▶ ACTIVITY: Rewrite the lines of the listing as a numbered list, from the line containing "pdf vragenblad, pdf" through the end of the listing, both included, leaving out blank lines.

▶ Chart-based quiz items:

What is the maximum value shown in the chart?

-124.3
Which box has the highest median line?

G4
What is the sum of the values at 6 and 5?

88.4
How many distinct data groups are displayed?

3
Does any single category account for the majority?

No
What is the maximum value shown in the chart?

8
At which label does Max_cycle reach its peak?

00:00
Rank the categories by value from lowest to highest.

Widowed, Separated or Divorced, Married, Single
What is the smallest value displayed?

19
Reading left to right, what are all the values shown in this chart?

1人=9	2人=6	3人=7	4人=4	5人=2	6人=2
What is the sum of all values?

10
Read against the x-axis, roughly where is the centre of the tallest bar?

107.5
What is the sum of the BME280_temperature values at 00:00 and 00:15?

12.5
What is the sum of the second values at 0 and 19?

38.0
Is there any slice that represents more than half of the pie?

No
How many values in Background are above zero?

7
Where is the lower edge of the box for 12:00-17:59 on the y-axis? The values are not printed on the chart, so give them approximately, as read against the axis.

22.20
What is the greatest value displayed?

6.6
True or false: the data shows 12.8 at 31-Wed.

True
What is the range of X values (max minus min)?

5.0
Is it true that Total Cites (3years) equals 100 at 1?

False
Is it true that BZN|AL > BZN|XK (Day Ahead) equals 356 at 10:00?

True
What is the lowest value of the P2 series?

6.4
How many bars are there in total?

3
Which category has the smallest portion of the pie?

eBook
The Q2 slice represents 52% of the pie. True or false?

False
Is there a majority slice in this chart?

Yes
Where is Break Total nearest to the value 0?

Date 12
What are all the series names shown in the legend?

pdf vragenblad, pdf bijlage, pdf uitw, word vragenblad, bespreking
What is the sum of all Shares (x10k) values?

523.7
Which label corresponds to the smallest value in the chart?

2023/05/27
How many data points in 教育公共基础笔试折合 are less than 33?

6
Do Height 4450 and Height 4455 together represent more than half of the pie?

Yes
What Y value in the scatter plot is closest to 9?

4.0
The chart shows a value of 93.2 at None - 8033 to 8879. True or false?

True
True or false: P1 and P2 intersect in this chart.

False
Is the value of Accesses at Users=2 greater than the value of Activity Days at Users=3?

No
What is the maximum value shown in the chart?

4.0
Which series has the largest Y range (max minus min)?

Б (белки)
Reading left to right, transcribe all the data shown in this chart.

▶ ANSWER SECTION:
1. pdf vragenblad, pdf bijlage, pdf uitw, word vragenblad, bespreking
2. What is the sum of all Shares (x10k) values?
3. 523.7
4. Which label corresponds to the smallest value in the chart?
5. 2023/05/27
6. How many data points in 教育公共基础笔试折合 are less than 33?
7. 6
8. Do Height 4450 and Height 4455 together represent more than half of the pie?
9. Yes
10. What Y value in the scatter plot is closest to 9?
11. 4.0
12. The chart shows a value of 93.2 at None - 8033 to 8879. True or false?
13. True
14. True or false: P1 and P2 intersect in this chart.
15. False
16. Is the value of Accesses at Users=2 greater than the value of Activity Days at Users=3?
17. No
18. What is the maximum value shown in the chart?
19. 4.0
20. Which series has the largest Y range (max minus min)?
21. Б (белки)
22. Reading left to right, transcribe all the data shown in this chart.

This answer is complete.